I had a very short lived (freelance) career as a publisher's reader. My task was to digest 'borderline' texts and suggest why they might be published. The reason for their borderline status usually related to the fact that though the content was potentially very interesting, the texts construction, feel and quality of writing left something to be desired. Would the triumph of the former win out over the latter's faults?

The imprint was, at that time, owned by Routledge, publishers of Jung, who was always my model in arguing for the publication of a fascinating, worthwhile text badly written. Sometimes world changing thinkers, not, I confess, that I discovered any of those alas, cannot write (or, in the words of the poet, Kathleen Raine, they are compelled writers rather than compulsive ones).

C.S. Lewis alludes to this dilemma in his foreword to George MacDonald's fantasy novel, 'Lilith'. MacDonald is not a great writer judged by the quality of his prose (or even more so by the quality of his poetry which is frankly dire).
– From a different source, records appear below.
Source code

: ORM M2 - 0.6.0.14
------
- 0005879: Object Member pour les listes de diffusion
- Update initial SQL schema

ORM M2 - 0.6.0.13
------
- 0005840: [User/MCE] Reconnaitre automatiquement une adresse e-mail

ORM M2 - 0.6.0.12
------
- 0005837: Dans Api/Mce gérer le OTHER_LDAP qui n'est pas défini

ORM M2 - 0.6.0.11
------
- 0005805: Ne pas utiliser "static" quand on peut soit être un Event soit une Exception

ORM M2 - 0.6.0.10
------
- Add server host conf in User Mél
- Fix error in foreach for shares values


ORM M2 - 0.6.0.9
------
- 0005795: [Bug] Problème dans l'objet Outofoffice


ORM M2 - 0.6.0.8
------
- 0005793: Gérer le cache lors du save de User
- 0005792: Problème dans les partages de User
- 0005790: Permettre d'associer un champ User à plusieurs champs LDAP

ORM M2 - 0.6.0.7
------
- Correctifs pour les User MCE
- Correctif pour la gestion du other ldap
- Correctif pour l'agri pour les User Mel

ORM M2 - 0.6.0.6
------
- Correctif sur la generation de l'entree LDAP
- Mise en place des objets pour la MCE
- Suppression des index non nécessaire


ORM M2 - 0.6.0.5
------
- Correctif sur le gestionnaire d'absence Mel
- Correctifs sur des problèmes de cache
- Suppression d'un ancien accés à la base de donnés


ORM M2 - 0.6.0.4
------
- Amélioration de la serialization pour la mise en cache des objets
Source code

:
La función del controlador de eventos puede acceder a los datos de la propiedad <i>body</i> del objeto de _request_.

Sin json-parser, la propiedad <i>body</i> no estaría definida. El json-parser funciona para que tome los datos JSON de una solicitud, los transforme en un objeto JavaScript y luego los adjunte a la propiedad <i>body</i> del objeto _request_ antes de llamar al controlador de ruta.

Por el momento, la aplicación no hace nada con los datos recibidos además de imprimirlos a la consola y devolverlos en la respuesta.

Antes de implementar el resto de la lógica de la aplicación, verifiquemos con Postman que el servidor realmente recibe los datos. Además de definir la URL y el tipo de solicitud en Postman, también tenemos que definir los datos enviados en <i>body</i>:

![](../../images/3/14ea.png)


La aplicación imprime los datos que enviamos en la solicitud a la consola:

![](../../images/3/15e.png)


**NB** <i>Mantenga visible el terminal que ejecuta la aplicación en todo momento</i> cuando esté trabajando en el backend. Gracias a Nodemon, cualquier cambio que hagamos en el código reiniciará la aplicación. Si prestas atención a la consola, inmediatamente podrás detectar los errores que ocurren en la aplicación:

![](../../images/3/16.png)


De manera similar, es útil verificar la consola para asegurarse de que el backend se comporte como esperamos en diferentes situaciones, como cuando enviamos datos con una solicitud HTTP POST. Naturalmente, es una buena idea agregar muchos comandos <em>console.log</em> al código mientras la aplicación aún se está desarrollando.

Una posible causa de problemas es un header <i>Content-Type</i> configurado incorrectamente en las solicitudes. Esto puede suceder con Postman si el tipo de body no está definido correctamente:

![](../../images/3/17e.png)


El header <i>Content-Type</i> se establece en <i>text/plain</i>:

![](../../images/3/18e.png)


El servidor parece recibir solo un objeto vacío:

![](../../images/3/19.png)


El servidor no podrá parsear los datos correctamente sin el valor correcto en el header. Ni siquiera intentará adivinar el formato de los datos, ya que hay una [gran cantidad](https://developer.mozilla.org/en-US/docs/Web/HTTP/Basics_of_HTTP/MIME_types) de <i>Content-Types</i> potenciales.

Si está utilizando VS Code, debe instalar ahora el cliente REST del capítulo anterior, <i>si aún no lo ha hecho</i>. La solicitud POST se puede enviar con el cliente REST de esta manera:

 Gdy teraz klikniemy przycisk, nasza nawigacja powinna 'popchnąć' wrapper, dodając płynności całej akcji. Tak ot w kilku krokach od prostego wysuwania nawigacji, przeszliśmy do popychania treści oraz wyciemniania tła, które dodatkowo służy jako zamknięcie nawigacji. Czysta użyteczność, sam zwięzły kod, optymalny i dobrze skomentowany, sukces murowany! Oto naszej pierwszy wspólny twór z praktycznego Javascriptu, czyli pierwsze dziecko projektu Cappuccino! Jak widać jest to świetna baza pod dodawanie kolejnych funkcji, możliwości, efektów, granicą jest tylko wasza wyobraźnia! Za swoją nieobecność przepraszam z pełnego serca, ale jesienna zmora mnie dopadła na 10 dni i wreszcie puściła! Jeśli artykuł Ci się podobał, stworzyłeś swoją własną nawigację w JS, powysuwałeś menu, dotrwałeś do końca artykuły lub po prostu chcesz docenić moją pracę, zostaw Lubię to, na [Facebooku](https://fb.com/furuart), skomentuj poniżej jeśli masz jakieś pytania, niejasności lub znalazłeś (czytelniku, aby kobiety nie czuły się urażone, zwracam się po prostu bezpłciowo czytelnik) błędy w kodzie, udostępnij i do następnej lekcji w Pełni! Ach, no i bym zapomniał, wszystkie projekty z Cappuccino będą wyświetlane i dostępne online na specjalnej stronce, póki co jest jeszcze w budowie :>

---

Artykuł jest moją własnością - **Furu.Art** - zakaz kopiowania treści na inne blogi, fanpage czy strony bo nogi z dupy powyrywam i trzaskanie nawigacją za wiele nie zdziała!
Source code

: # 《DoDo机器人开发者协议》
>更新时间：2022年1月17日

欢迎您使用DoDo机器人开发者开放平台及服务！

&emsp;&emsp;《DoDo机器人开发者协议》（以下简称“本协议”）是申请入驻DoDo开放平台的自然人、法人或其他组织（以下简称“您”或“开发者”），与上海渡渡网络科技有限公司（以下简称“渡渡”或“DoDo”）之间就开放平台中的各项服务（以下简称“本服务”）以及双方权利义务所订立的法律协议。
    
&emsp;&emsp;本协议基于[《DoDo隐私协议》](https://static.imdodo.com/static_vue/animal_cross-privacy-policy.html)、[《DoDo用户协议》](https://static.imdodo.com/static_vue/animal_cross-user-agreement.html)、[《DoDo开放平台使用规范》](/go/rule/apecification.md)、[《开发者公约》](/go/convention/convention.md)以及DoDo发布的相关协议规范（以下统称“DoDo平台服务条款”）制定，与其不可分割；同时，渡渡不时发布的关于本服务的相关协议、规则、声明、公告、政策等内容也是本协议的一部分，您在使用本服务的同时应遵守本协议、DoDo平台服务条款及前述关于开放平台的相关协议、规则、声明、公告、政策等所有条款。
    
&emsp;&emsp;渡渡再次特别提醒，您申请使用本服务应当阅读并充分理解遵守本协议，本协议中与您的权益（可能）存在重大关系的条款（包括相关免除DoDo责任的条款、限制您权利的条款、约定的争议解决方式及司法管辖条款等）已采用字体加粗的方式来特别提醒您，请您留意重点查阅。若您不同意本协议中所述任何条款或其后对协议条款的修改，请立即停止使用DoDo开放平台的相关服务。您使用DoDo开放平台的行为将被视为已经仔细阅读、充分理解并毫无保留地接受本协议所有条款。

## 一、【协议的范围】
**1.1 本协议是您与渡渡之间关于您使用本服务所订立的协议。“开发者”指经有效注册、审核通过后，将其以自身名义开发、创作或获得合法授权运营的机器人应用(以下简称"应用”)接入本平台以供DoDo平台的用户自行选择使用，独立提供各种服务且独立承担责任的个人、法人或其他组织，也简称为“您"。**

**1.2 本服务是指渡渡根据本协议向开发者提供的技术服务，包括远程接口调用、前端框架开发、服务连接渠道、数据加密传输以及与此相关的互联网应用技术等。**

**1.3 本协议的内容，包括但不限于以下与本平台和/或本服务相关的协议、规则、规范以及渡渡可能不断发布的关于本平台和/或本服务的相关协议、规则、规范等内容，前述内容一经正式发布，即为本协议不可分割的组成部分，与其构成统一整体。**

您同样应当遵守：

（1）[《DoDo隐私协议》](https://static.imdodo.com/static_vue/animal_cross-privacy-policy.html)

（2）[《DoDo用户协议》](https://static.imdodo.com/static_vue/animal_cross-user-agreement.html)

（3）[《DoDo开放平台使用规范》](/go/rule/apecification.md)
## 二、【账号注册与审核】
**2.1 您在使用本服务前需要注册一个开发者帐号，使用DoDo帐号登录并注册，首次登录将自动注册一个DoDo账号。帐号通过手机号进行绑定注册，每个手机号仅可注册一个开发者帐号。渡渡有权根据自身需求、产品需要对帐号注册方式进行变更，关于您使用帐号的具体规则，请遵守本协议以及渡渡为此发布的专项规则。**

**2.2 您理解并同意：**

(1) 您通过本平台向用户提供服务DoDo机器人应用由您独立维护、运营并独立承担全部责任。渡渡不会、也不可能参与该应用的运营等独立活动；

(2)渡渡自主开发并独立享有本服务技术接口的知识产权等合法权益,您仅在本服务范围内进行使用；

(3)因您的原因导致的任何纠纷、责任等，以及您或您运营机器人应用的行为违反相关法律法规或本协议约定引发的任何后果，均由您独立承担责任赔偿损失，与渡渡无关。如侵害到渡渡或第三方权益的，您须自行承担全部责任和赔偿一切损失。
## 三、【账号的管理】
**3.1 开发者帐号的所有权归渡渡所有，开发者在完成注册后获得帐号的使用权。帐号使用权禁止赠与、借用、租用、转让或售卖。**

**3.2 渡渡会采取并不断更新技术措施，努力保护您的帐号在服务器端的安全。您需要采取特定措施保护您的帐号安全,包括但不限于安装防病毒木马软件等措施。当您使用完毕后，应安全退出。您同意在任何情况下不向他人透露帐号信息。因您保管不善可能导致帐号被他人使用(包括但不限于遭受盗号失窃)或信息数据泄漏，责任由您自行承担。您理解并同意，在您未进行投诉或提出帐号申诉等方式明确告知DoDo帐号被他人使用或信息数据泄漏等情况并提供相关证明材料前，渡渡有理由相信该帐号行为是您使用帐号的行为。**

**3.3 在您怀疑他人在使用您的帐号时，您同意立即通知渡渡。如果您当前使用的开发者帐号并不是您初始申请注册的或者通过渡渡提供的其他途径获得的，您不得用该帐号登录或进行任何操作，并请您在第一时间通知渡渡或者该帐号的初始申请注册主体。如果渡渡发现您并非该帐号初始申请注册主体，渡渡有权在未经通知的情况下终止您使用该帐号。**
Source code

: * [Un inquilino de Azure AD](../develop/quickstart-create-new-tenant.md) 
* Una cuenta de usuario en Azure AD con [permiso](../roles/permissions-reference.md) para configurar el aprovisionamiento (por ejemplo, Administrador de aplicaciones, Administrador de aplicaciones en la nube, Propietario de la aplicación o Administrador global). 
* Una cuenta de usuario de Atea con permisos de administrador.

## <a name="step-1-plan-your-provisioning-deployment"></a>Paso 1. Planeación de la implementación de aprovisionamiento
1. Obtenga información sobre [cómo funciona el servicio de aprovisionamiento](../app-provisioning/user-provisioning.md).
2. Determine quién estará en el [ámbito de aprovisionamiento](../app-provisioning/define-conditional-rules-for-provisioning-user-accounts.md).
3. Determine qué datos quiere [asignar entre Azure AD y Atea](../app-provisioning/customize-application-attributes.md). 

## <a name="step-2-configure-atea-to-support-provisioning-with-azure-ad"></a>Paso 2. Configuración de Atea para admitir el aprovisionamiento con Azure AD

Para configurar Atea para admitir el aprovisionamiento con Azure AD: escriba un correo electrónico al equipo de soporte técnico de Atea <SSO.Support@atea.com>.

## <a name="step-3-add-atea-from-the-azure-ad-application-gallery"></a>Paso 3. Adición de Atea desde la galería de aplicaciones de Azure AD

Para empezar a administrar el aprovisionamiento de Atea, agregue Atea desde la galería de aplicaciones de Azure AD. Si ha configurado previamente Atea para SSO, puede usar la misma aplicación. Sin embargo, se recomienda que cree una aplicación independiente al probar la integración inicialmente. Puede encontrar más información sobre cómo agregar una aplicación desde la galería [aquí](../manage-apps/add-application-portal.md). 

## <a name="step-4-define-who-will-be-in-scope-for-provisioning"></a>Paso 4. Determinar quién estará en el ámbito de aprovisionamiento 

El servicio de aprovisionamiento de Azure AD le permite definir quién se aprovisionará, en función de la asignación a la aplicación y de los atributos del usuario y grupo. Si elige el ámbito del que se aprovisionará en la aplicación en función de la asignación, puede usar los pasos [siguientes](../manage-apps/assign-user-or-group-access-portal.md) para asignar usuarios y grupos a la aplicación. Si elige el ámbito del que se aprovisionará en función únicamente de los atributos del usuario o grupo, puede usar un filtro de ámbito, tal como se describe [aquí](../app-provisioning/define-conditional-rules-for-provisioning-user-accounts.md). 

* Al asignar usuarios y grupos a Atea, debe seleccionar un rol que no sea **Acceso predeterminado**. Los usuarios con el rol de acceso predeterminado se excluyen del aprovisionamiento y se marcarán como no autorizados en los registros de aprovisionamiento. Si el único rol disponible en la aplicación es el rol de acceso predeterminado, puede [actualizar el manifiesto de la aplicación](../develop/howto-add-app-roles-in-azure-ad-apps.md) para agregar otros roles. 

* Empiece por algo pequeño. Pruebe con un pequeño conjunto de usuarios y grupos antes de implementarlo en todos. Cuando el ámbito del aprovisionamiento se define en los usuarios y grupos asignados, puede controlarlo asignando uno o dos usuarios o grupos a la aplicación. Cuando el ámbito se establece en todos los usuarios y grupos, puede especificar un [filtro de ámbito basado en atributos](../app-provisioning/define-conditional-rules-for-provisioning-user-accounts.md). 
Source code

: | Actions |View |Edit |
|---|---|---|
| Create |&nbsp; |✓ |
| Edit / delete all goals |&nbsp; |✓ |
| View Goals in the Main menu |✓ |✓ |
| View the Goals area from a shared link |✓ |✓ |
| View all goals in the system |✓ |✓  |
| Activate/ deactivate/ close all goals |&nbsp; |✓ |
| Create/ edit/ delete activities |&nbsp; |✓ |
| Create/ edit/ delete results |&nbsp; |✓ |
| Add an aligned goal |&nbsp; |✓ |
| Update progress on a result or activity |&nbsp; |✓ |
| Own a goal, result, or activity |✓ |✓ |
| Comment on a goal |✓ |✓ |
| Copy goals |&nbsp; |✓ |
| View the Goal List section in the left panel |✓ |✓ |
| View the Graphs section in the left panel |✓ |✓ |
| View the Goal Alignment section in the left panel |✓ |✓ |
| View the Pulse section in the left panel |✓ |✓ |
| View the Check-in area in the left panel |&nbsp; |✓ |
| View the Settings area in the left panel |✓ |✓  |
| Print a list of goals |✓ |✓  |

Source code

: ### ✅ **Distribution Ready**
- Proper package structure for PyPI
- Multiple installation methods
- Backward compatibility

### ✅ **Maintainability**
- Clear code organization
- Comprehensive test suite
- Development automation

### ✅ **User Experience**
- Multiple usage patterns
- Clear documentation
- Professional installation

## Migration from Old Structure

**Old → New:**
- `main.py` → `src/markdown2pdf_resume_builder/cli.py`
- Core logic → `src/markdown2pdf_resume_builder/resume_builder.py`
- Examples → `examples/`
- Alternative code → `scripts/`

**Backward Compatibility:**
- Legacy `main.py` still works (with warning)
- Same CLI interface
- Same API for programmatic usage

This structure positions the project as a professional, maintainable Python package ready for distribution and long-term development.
It veers from German Romantic excess (sometimes on steroids) to the prose of a seed catalogue; however, none of this matters in the least because (as Lewis acknowledges), you are in the presence of an imagination of precise and guiding force, squeezing itself into inadequate containers. He raises the level of the writing by conferring on the reader a gift of insight and enjoyment that simply transforms everything it touches (except possibly the irruptions of the dire poems)!

The story involves the journey of Mr Vane, an orphaned man of leisure, to discover his ability to die to his egotistical self and discover his true life, resting in Him who has fashioned him and of Lilith's, the evil princess, and Adam's first wife's, path to redemption. A path in which the actions of Mr Vane are critical if not always conscious to Mr Vane!

It is a book replete with striking set pieces and arresting images. Most notably in the latter an image of a Protestant purgatory where hallways of the sleeping dead dream themselves into new, redeemed life.

At the heart of MacDonald's vision is the truth of the white stone that in the Book of Revelation is given to each person on which is written their unique name, known only to God. Each person is called to die into the reality of that name, shedding his or her mortal confusions and being reborn into the unique personal self they were gifted by God to be. In the course of exploring this vision, MacDonald reminds us of many of the distorting pathways we might seek that lead us away from dying into life and offer only a living death, wrapped in often compelling images - such as the city presided over by Lilith where the people live only by extraction (of gems) and eschew all creation so that creation itself has withdrawn into itself, becoming dry and barren.

Like Tagore, he reminds his audience that we must keep alight the candle of our better selves, hoping and ultimately knowing that this will dispel the darkness, even if on the way we stumble and are temporarily lost.

He is a most wonderfully gifted and visionary 'bad' writer - all faults of sense and construction swept away by his imagined, precise enthusiasm and his knowledge of souls.